SFというとまだまだ宇宙戦争モノだとか、所謂スペースオペラ的なものを想像しがちで。そこに衒学的要素が加わって技術設定ゴリゴリ、学術考証ガツガツ、みたいになってくると好き嫌いが別れてくるんだろうと思うんだけども、
そういうのを楽しむのってきっと本質ではなくて。
いやまぁ、本質、なんて偉ぶって云うことはなくて、
小説の本質なんてのは読む側がその物語にどう触れるかでしかないわけだから。
それはその物語から何かを得るとか、成長するとかそういう教訓的なものじゃなくてね?
かと云って「泣けたー」とかそういう安直なものでもなくて。
例えるなら、と云うか例え話しか思い付かないだけなんだけど、
新しい友達が出来て、別にその友達と一緒に行ったからとかいうわけじゃないけど、これまでひとりじゃ入れなかった喫茶店に入れるようになるみたいな、そんな感じの。
えーっと?
技術設定ゴリゴリなのも、学術考証ガツガツなのも、それは布石のひとつでしかなくて。
理路整然と並んだ碁石のその中に、ひとであるからこそ現れるズレ、を。
たとえば理詰めであることに対する憂い?
あるいは技術に対する憂い?
それは自分自身が必要なくなるのではないか、という不安なのかもしれないけれど。
ひとの可能性なんて聞こえはいいけどそれって殆ど神頼みで(ひとの可能性なのにね)、
けれど不合理の持つパワーに憧れてしまうだとか。
そういうズレ、違和感? 計算の限界、というか。それを突き詰めて愛でる、という読み方もできるよなぁ、なんて。

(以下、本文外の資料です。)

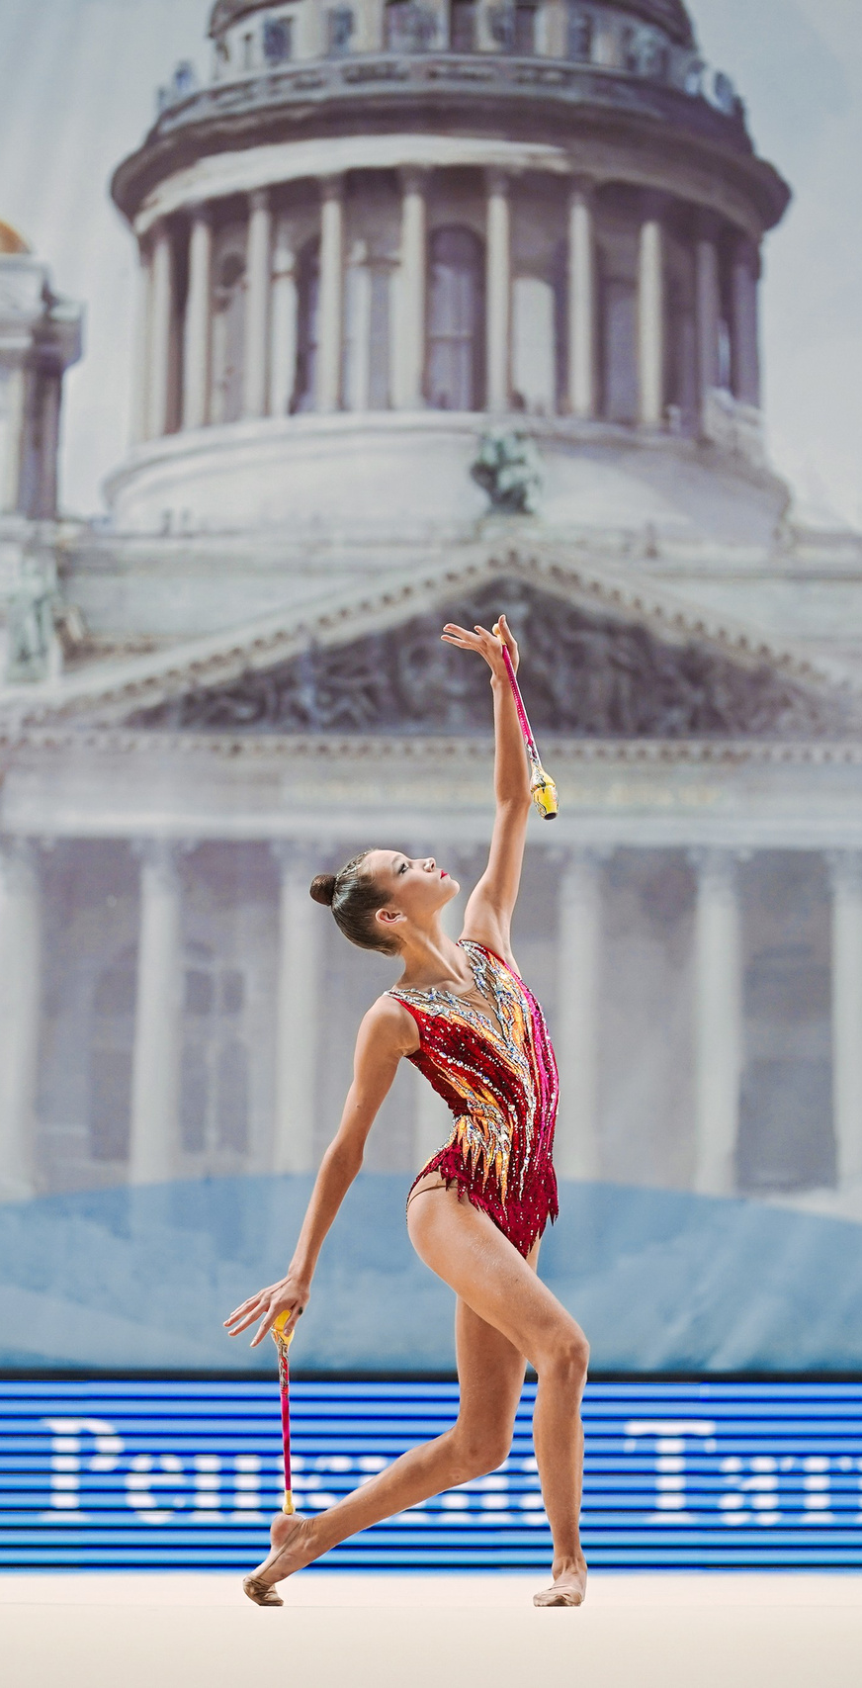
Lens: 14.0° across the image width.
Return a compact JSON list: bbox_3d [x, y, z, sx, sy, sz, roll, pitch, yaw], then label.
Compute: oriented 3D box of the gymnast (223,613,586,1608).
[{"bbox_3d":[-0.020,0.475,6.620,0.760,1.880,0.540,-8,-14,34],"label":"gymnast"}]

随分前に思い付いた、「科学で証明できないことも在るっていうことを私が証明してみせる。科学で!」って決め台詞を
なんだやっと実感として得たのかしら。
☆は全部の平均が3.4くらいなので3です。アンソロジーの難しいところ…!
そういえば七夕に読み終わるなんてロマンチックですね。